MÜLAKATA DAYALI SÖZLEŞMELİ ÖĞRETMEN İSTİHDAMINDA ISRAR EDİLDİ

 Kamuda olduğu gibi eğitim alanında da sözlü sınav/mülakat üzerinden sözleşmeli öğretmen atamaları yapılmaya başlanmıştı. Öğretmen atamalarında mülakat uygulamasında ısrar, liyakatin adım adım terk edilerek, yerine sadakatin gelmesine neden oldu.

İktidara eleştirel ve muhalif yaklaşanlar, farklı kimlik ve mezheplerden olanlar elenirken, öğretmen atamalarının öğretmenlik meslek ilkelerine göre değil, iktidarın siyasal çizgisine göre belirlenmesinin önünü açıldı.

ATAMASI YAPILMAYAN ÖĞRETMENLER SORUNUNA ISRARLA ÇÖZÜM ÜRETİLMEDİ

16 yıl içinde KPSS’ye giren her 100 öğretmenden sadece 16’sı öğretmen olarak atanırken, geriye kalan 84 işsiz öğretmen ya tekrar sınava girmek ya da başka alanlarda çalışmak zorunda bırakıldı.

EĞİTİMDE ANGARYA ÇALIŞTIRMA, NÖBET SORUNLARI DEVAM ETTİ

MEB tarafından çeşitli proje ve uygulamalar çerçevesinde resen yapılan görevlendirmeler, çeşitli kurs, proje ve protokol etkinliklerine bağlı çalışmalara zorunlu katılım, ev ziyaretleri, eğitim koçluğu, birden fazla nöbet tutmaya zorlama, öğrenci servis araçlarının kontrolü ve öğrencilere nezaret edilmesi vb. gibi doğrudan öğretmenlik mesleğinin icrası ile ilgili olmayan çok sayıda angarya iş, 2018 yılında da öğretmenlerin sınıf içindeki asli görevlerini yapmalarını önemli ölçüde engelledi.

EĞİTİMDE YAŞANAN ŞİDDET ARTARAK DEVAM ETTİ

2018’de okullarda ve okul önlerinde yaşanan şiddet olaylarının tırmanışa geçmesi sonucunda yüzlerce şiddet olayı meydana geldi ve bu olaylarda çok sayıda öğrenci ve öğretmen arkadaşımız hayatını kaybetti.
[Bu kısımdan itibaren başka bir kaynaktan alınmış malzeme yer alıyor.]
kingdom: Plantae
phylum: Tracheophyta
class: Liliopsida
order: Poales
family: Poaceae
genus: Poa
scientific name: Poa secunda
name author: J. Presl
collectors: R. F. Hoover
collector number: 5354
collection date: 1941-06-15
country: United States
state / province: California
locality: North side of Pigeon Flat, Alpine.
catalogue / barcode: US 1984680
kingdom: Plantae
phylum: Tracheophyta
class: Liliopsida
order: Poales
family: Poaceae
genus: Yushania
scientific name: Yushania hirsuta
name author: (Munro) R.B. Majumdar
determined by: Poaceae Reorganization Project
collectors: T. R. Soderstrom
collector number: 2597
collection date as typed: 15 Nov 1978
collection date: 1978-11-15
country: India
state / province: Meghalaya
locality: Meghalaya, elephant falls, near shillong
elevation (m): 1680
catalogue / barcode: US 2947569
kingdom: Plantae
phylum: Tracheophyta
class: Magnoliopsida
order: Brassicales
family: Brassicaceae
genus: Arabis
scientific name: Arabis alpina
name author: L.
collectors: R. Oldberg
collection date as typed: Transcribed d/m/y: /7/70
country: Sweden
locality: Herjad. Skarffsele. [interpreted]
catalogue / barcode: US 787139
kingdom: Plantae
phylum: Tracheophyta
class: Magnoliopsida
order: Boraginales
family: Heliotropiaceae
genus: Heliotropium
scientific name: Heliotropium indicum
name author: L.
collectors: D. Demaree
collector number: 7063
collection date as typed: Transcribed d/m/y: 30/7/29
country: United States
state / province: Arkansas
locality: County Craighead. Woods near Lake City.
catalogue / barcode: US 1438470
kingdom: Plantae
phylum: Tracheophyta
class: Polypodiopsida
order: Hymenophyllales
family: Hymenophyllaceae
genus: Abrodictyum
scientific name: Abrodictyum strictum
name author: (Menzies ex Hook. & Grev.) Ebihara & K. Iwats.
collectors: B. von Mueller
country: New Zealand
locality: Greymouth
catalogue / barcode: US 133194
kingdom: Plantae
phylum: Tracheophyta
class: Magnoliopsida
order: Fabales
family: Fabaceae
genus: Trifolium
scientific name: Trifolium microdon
YARDIMCI HİZMETLİ VE MEMURLARIN SORUNLARI ÇÖZÜM BEKLİYOR

Milli Eğitim Bakanı Ziya Selçuk, bakanlığın merkez ve taşra teşkilatlarında 2018 sonu itibariyle 31 bin 355 yardımcı hizmetlinin görev yaptığını açıkladı. Türkiye’de 53 bin 870 devlet okulu olduğu dikkate alındığında, neredeyse her iki okula bir hizmetlinin düştüğü ortaya çıktı.

MEB’e bağlı okullarda 6-8 aylık sürede geçici olarak istihdam edilen İŞKUR aracılığıyla Toplum Yararına Çalışma Projesi kapsamında işe alınanlar, okul aile birliklerince ücret verilip çalıştırılanlar, günlük yevmiye ile geçici çalışanlar en temel haklarından mahrum bir şekilde çalıştırıldı."